- Task details:
Copy out every line of text in the data below, character for character, leaving out the pictures.

- Records for this exercise:
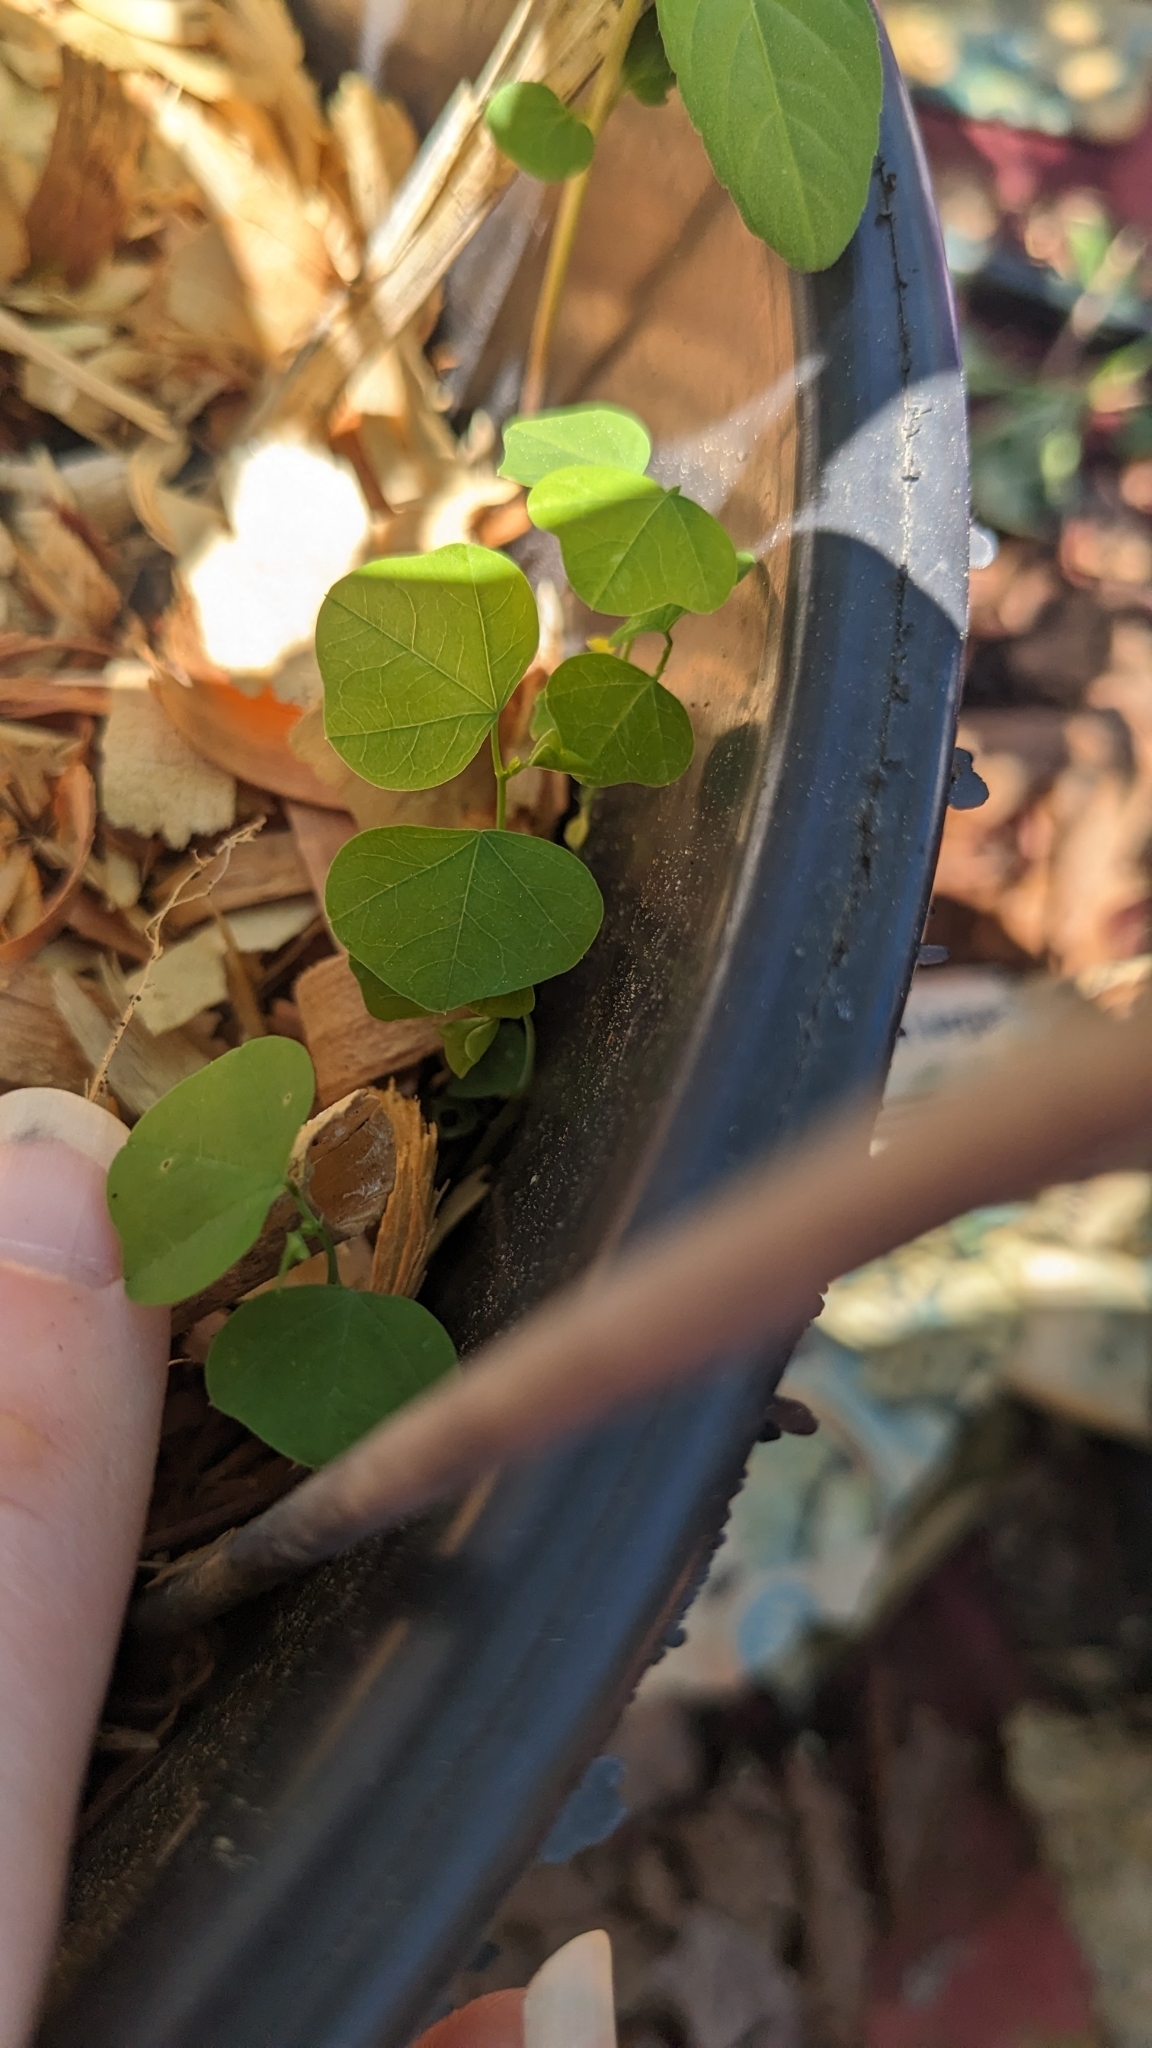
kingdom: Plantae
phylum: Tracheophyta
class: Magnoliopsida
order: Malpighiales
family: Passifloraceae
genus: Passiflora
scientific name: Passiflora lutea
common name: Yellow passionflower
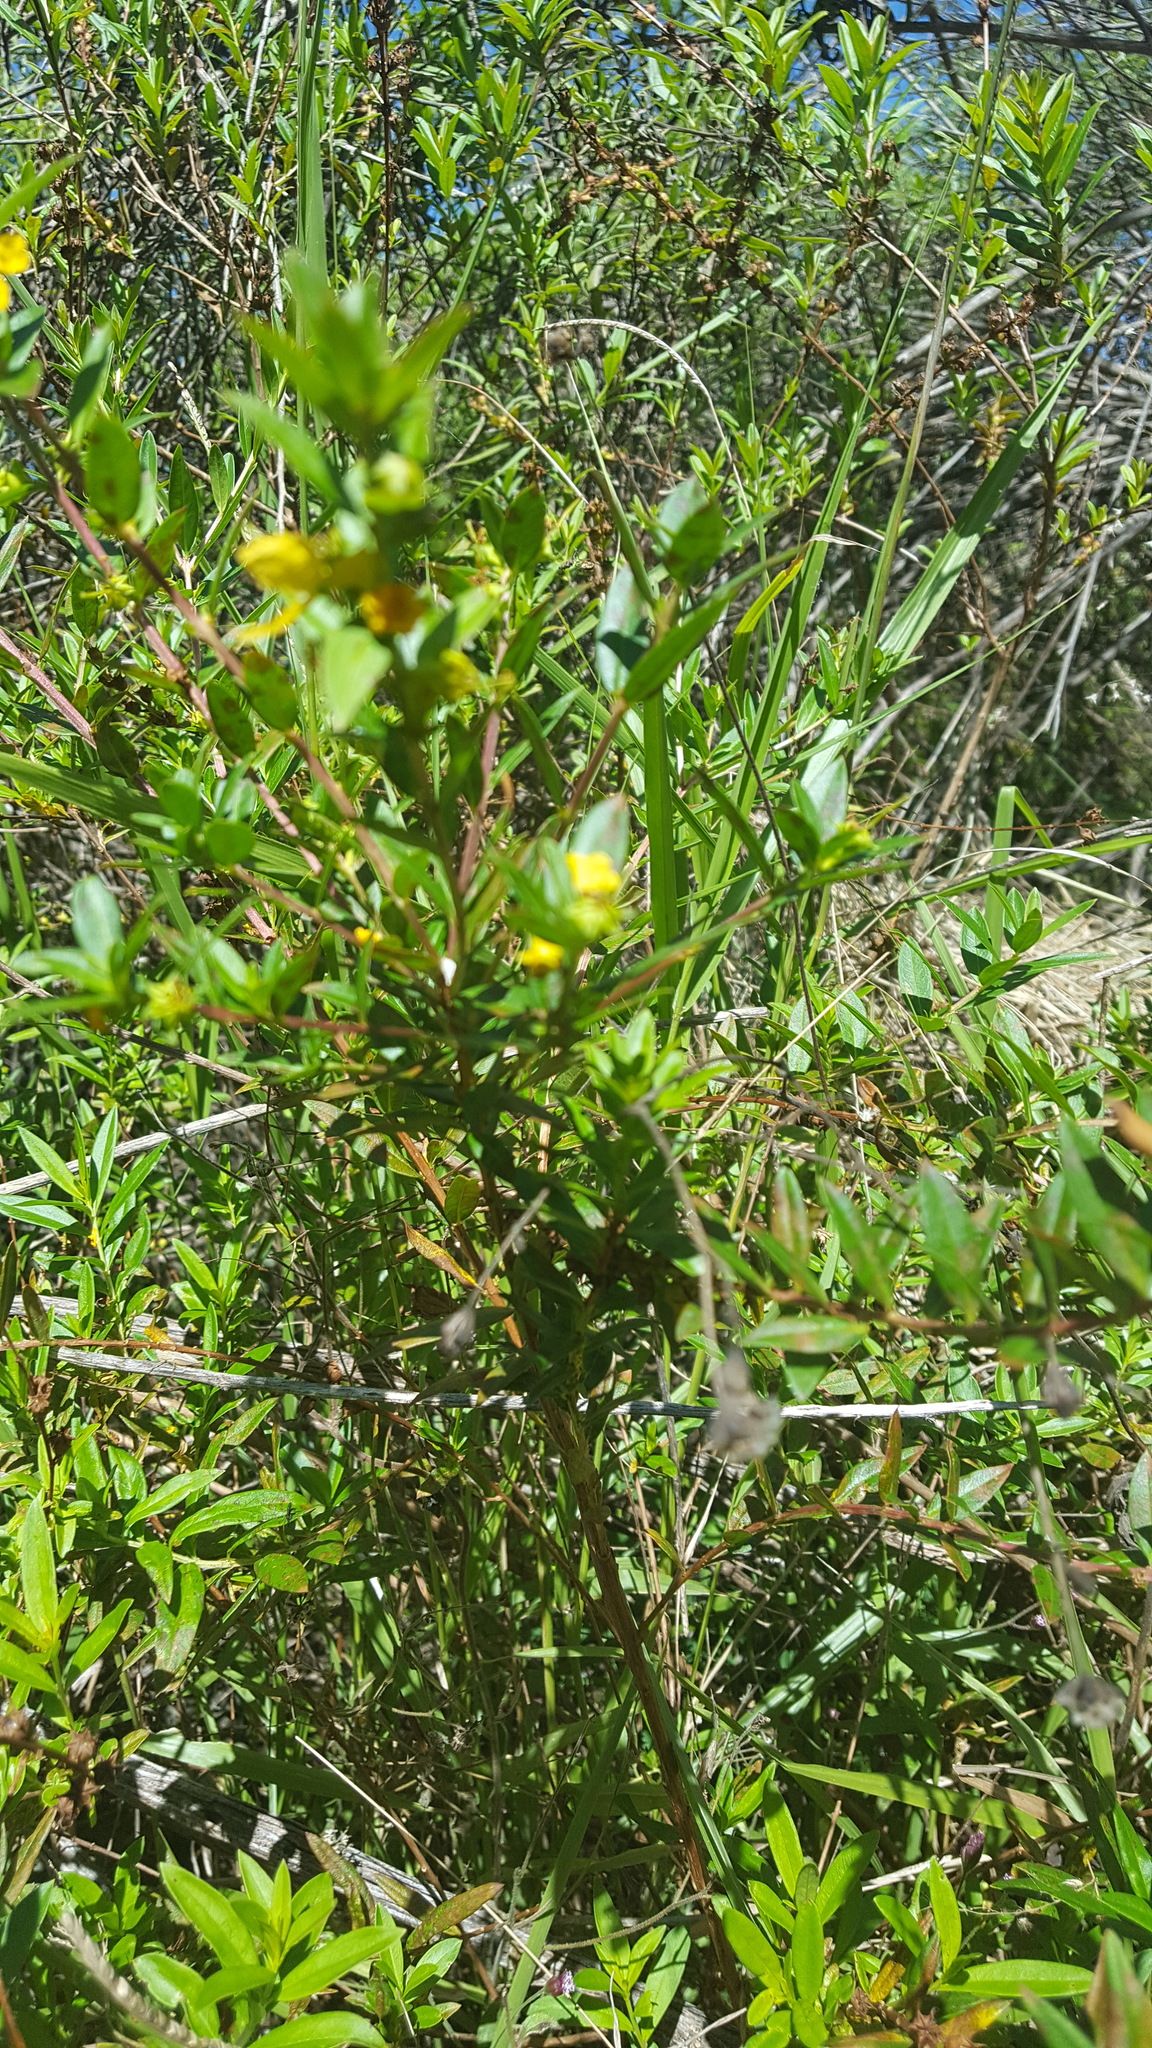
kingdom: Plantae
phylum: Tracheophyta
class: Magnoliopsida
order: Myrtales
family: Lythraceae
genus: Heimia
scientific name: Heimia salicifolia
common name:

- Solved exercise:
kingdom: Plantae
phylum: Tracheophyta
class: Magnoliopsida
order: Malpighiales
family: Passifloraceae
genus: Passiflora
scientific name: Passiflora lutea
common name: Yellow passionflower
kingdom: Plantae
phylum: Tracheophyta
class: Magnoliopsida
order: Myrtales
family: Lythraceae
genus: Heimia
scientific name: Heimia salicifolia
common name:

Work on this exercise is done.